Ford Director of Electrification Heads Corporate Effort
Ford's new director of Global Electrification (yes, that is her title), Nancy
Gioia, has a unique role. It's her job to lead strategy and planning for the
next generation of Ford's global electric vehicle portfolio, touching all
aspects of electrified transportation-including product planning, supplier
partnerships, standards, and collaboration with the energy industry and
Gioia told a group of journalists and analysts at the demonstration event in San Francisco that Ford expects to be selling 10 to 20 percent of its vehicles with electric-only power plants by 2020.
All those hundreds of thousands of new power-hungry cars and trucks will be sucking more and more electricity out of the U.S. power grid on a sharply escalating basis. How will the grid-already a fragile resource-be able to withstand this increasing demand?
"In 1914, it was all about the battery. Here in 2009, with 2 percent to 3 percent of cars on the road being hybrids, it's still about the battery," Gioia said. "It's going to take a lot of education-for the stakeholders and general public-over the next few years to understand what this new demand is going to mean in our daily lives.
"A great deal of collaboration will be needed, among government agencies, utility companies, commercial businesses and consumers. This is because we will need to rebuild our power resource infrastructure to make it more efficient and also to enable plug-in stations everywhere-at our homes, businesses, public places and so on. The vehicles will be ready, but our infrastructure will take longer to accommodate them."
Gioia said as cars come online to fuel up, inevitable bumps in power draw will happen at certain times of the day, such as mornings and late afternoons.

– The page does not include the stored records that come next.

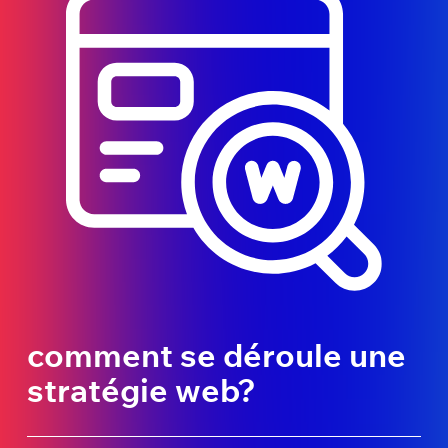
comment se déroule une
stratégie web?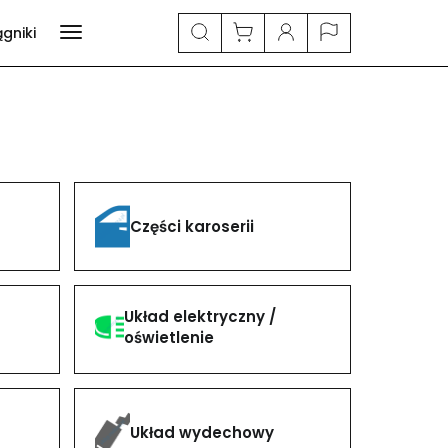
ągniki
Części karoserii
Układ elektryczny /
oświetlenie
Układ wydechowy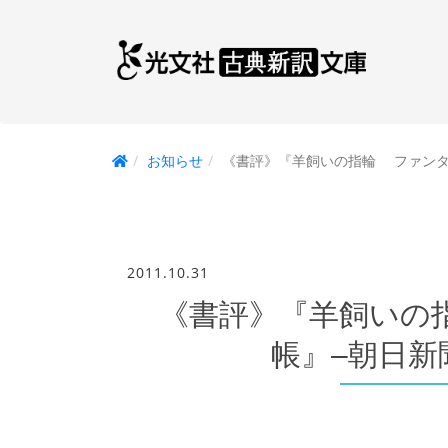
お知らせ
《書評》『羊飼いの指輪 ファンタジー
2011.10.31
《書評》『羊飼いの
帳』–朝日新聞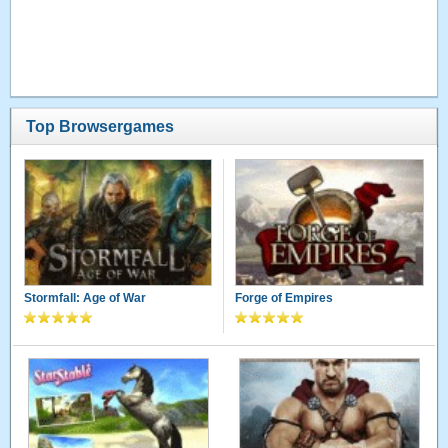
Top Browsergames
Stormfall: Age of War
Forge of Empires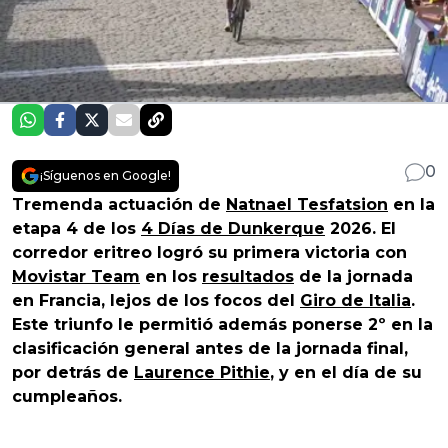
0
¡Síguenos en Google!
Tremenda actuación de
Natnael Tesfatsion
en la
etapa 4 de los
4 Días de Dunkerque
2026. El
corredor eritreo logró su primera victoria con
Movistar Team
en los
resultados
de la jornada
en Francia, lejos de los focos del
Giro de Italia
.
Este triunfo le permitió además ponerse 2º en la
clasificación general antes de la jornada final,
por detrás de
Laurence Pithie
, y en el día de su
cumpleaños.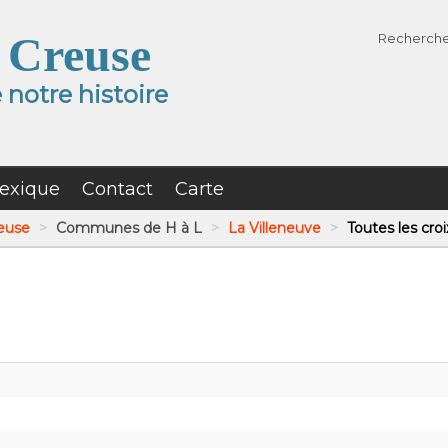
 Creuse
Recherch
notre histoire
exique
Contact
Carte
reuse
>
Communes de H à L
>
La Villeneuve
>
Toutes les croi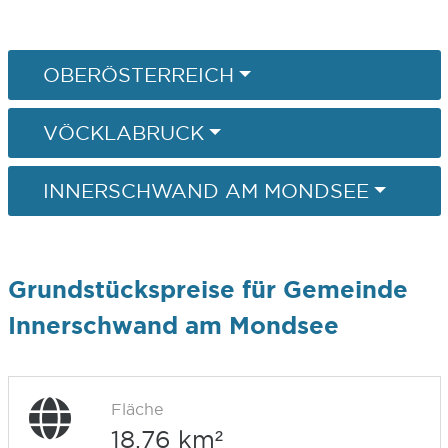
OBERÖSTERREICH
VÖCKLABRUCK
INNERSCHWAND AM MONDSEE
Grundstückspreise für Gemeinde
Innerschwand am Mondsee
Fläche
18,76 km²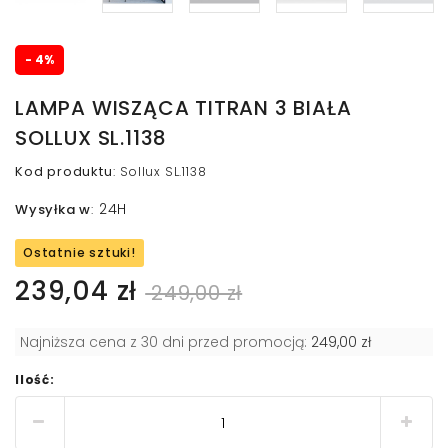
- 4%
LAMPA WISZĄCA TITRAN 3 BIAŁA
SOLLUX SL.1138
Kod produktu
:
Sollux SL.1138
24H
Wysyłka w
:
Ostatnie sztuki!
239,04 zł
249,00 zł
Najniższa cena z 30 dni przed promocją:
249,00 zł
Ilość: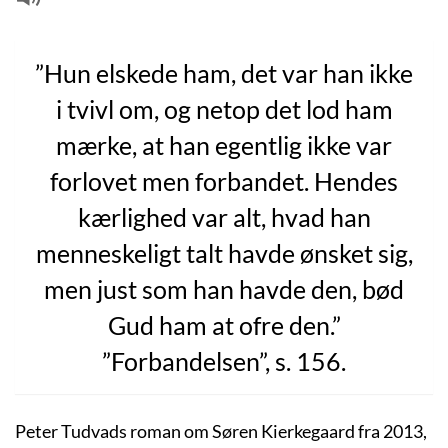
”Hun elskede ham, det var han ikke
i tvivl om, og netop det lod ham
mærke, at han egentlig ikke var
forlovet men forbandet. Hendes
kærlighed var alt, hvad han
menneskeligt talt havde ønsket sig,
men just som han havde den, bød
Gud ham at ofre den.”
”Forbandelsen”, s. 156.
Peter Tudvads roman om Søren Kierkegaard fra 2013,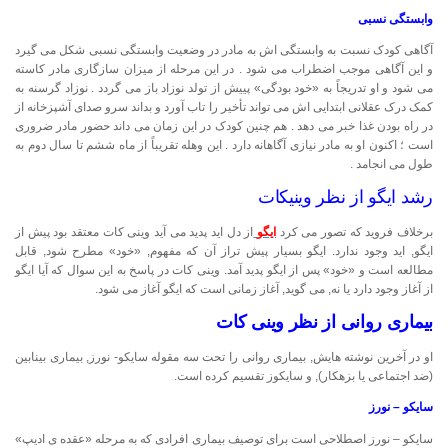
وابستگی نسبی
آگاهی کودک نسبت به وابستگی اش به مادر در وضعیت وابستگی نسبی شکل می گیرد
و این آگاهی موجب اضطراب می شود . در این مرحله از میزان سازگاری مادر کاسته
می شود و او تدریجاً به «خود بودگی» پییش از تولد نوزاد باز می گردد . نوزاد گرسنه به
کمک درک عقلانی ابتدایی اش می تواند تأخیر را تاب آورد و بداند سرو صدای آشپزخانه از
در راه بودن غذا خبر می دهد . هم چنین کودک در این زمان می داند حضور مادر ضروری
است ؛ اکنون او به مادر نیازی آگاهانه دارد . این وهله تقریباً از ماه ششم تا سال دوم به
طول می انجامد .
رشد ایگو از نظر وینیکات
برخلاف فروید که تصور می کرد
ایگو
از دل اید پدید می آید وینی کات معتقد بود پیش از
ایگو, اید وجود ندارد. ایگو بسیار پیش تراز آن که مفهوم, «خود» مطرح شود, قابل
مطالعه است و «خود» پس از ایگو پدید آمد. وینی کات در پاسخ به این سوال که آیا ایگو
از آغاز وجود دارد یا نه, می گوید, آغاز زمانی است که ایگو آغاز می شود.
بیماری روانی از نظر وینی کات
او در آخرین نوشته هایش, بیماری روانی را تحت سه مقوله سایکو- نورز, بیماری بینابین
(ضد اجتماعی یا بزهکار), و سایکوز تقسیم کرده است.
سایکو – نورز
سایکو – نورز اصطلاحی است برای توصیف بیماری افرادی که به مرحله «عقده ی ادیپ»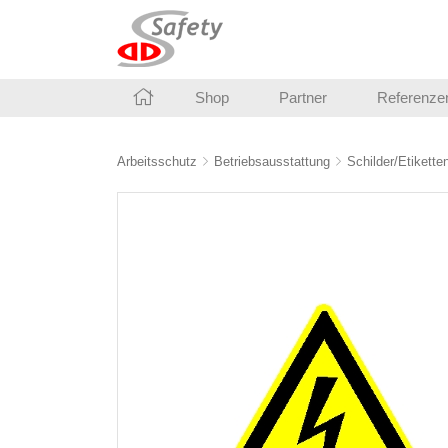
Shop
Partner
Referenze
Arbeitsschutz
Betriebsausstattung
Schilder/Etikette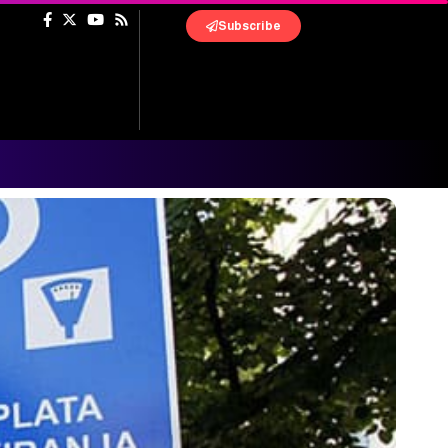
Subscribe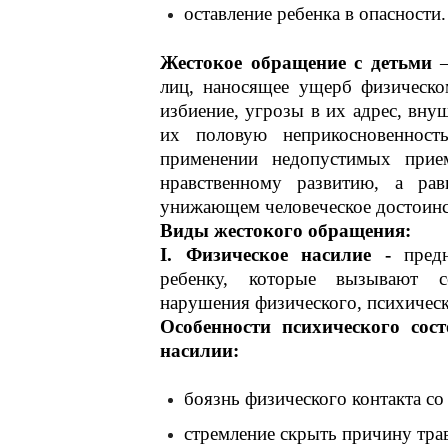
оставление ребенка в опасности.
Жестокое обращение с детьми
–
лиц, наносящее ущерб физическо
избиение, угрозы в их адрес, внуш
их половую неприкосновенност
применении недопустимых прие
нравственному развитию, а ра
унижающем человеческое достоинс
Виды жестокого обращения:
I. Физическое насилие -
предн
ребенку, которые вызывают с
нарушения физического, психическо
Особенности психического сос
насилии:
боязнь физического контакта со
стремление скрыть причину тра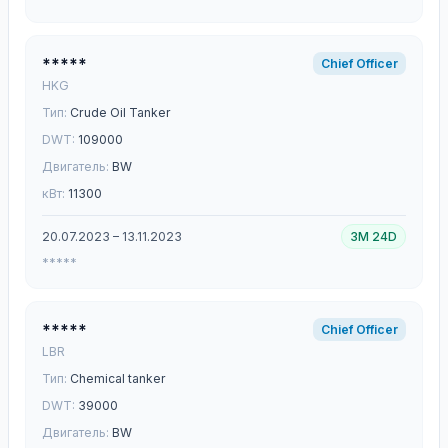
*****
Chief Officer
HKG
Тип:
Crude Oil Tanker
DWT:
109000
Двигатель:
BW
кВт:
11300
20.07.2023 – 13.11.2023
3M 24D
*****
*****
Chief Officer
LBR
Тип:
Chemical tanker
DWT:
39000
Двигатель:
BW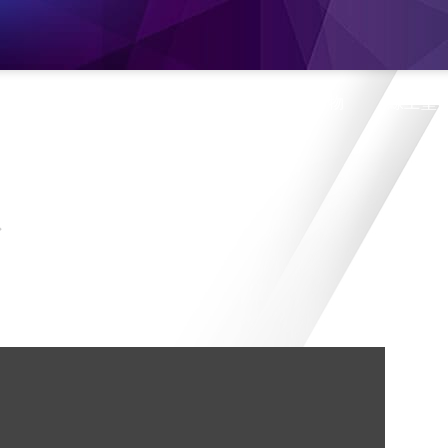
息
產品介紹
旗艦門市
蝦皮購物
線上型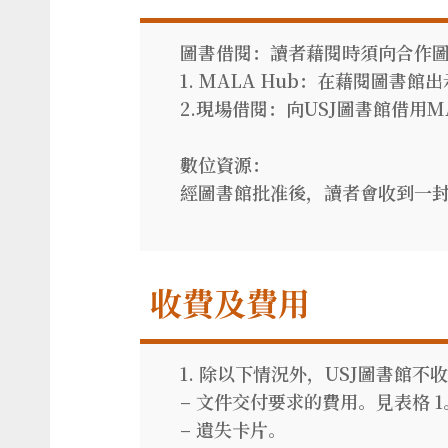
圖書借閱：讀者藉閱時須向合作
1. MALA Hub：在藉閱圖書館
2.現場借閱：向USJ圖書館借用M
數位資源：
經圖書館批准後，讀者會收到一封包
收費及費用
1. 除以下情況外，USJ圖書館
– 文件交付要求的費用。見表格 1
– 遺失卡片。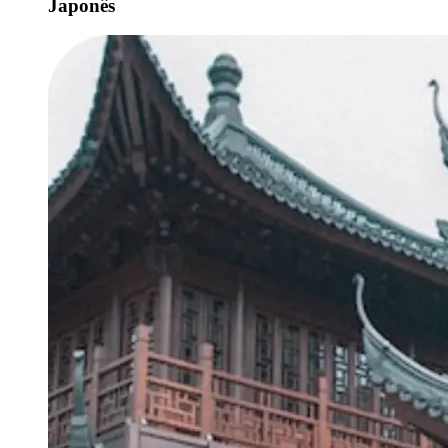
Japonês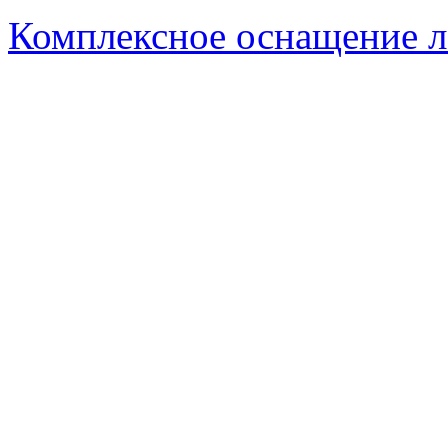
Комплексное оснащение л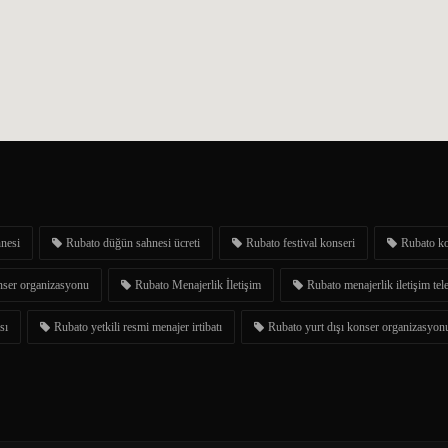
nesi
Rubato düğün sahnesi ücreti
Rubato festival konseri
Rubato ko
nser organizasyonu
Rubato Menajerlik İletişim
Rubato menajerlik iletişim tel
sı
Rubato yetkili resmi menajer irtibatı
Rubato yurt dışı konser organizasyon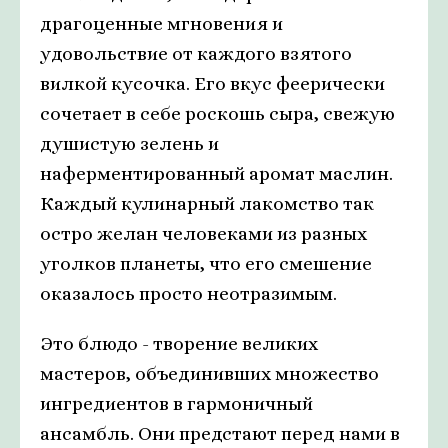
драгоценные мгновения и
удовольствие от каждого взятого
вилкой кусочка. Его вкус феерически
сочетает в себе роскошь сыра, свежую
душистую зелень и
наферментированный аромат маслин.
Каждый кулинарный лакомство так
остро желан человеками из разных
уголков планеты, что его смешение
оказалось просто неотразимым.
Это блюдо - творение великих
мастеров, объединивших множество
ингредиентов в гармоничный
ансамбль. Они предстают перед нами в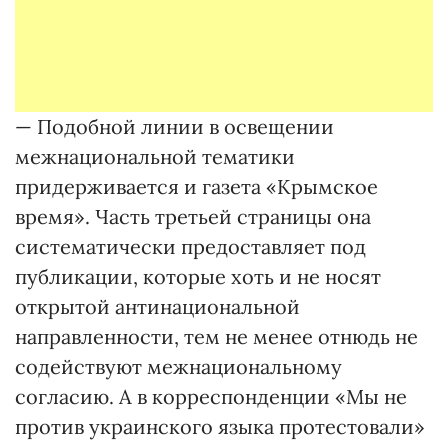
— Подобной линии в освещении
межнациональной тематики
придерживается и газета «Крымское
время». Часть третьей страницы она
систематически предоставляет под
публикации, которые хоть и не носят
открытой антинациональной
направленности, тем не менее отнюдь не
содействуют межнациональному
согласию. А в корреспонденции «Мы не
против украинского языка протестовали»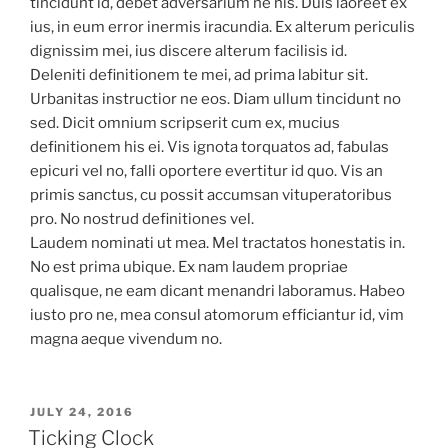
tincidunt id, debet adversarium ne his. Duis laoreet ex
ius, in eum error inermis iracundia. Ex alterum periculis
dignissim mei, ius discere alterum facilisis id.
Deleniti definitionem te mei, ad prima labitur sit.
Urbanitas instructior ne eos. Diam ullum tincidunt no
sed. Dicit omnium scripserit cum ex, mucius
definitionem his ei. Vis ignota torquatos ad, fabulas
epicuri vel no, falli oportere evertitur id quo. Vis an
primis sanctus, cu possit accumsan vituperatoribus
pro. No nostrud definitiones vel.
Laudem nominati ut mea. Mel tractatos honestatis in.
No est prima ubique. Ex nam laudem propriae
qualisque, ne eam dicant menandri laboramus. Habeo
iusto pro ne, mea consul atomorum efficiantur id, vim
magna aeque vivendum no.
POSTED
JULY 24, 2016
ON
Ticking Clock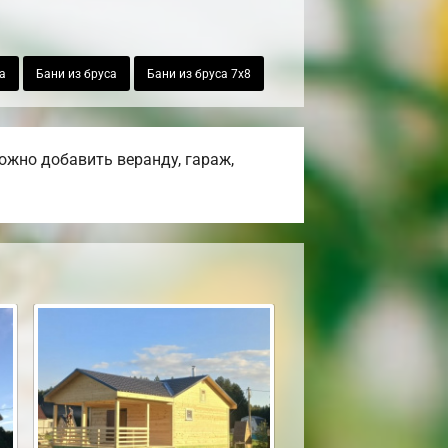
а
Бани из бруса
Бани из бруса 7х8
ожно добавить веранду, гараж,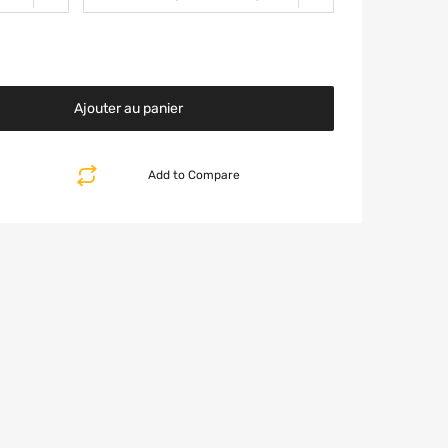
Ajouter au panier
Add to Compare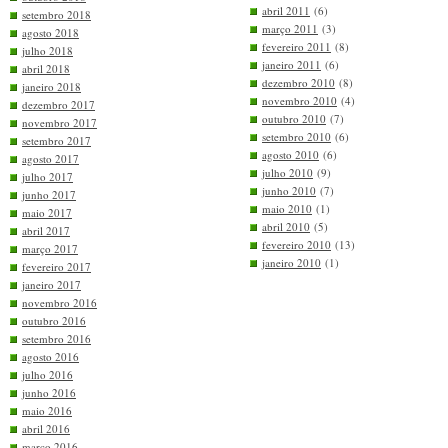
abril 2011
(6)
setembro 2018
março 2011
(3)
agosto 2018
fevereiro 2011
(8)
julho 2018
janeiro 2011
(6)
abril 2018
dezembro 2010
(8)
janeiro 2018
novembro 2010
(4)
dezembro 2017
outubro 2010
(7)
novembro 2017
setembro 2010
(6)
setembro 2017
agosto 2010
(6)
agosto 2017
julho 2010
(9)
julho 2017
junho 2010
(7)
junho 2017
maio 2010
(1)
maio 2017
abril 2010
(5)
abril 2017
fevereiro 2010
(13)
março 2017
janeiro 2010
(1)
fevereiro 2017
janeiro 2017
novembro 2016
outubro 2016
setembro 2016
agosto 2016
julho 2016
junho 2016
maio 2016
abril 2016
março 2016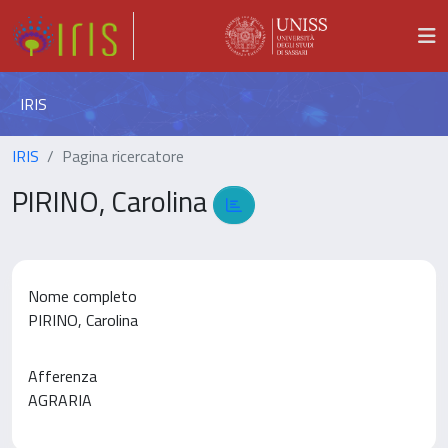
IRIS
IRIS
Pagina ricercatore
PIRINO, Carolina
Nome completo
PIRINO, Carolina
Afferenza
AGRARIA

Eventually users will be educated about the need to plug their cars in as often as possible during off-peak hours, such as overnight, to lessen the strain on the power grid.
National and international standards will need to be researched and agreed upon.
"I was in China recently, and there are five electric utilities serving that whole huge nation," Gioia said. "All of them have different kinds of plugs, for example. It's a real mess, and it will remain so until good standards are in place."
As electric power becomes more prominent, lighter vehicles will be required. Fuel savings will grow in the midterm future-between 2012 and 2020-as weight reductions become a focus of Ford's plan. Targeted vehicle weight reductions will range from 250 to 750 pounds, depending on the segment, without compromising safety, Gioia said.
Ford is also conducting research and testing in other alternative fuel areas, such as clean diesel fuel and biofuels. But the work is slow-moving and costly.
Hydrogen power is something that continues to be examined. Ford said it is currently conducting research on hydrogen fuel cell technology, which holds promise as a longer-term solution. The company's global fleet of 30 hydrogen-powered Focus fuel cell vehicles has accumulated more than 1 million miles in real-world testing.
While hydrogen holds promise, challenges related to the technology's high cost and the lack of fueling station infrastructure remain, the company said.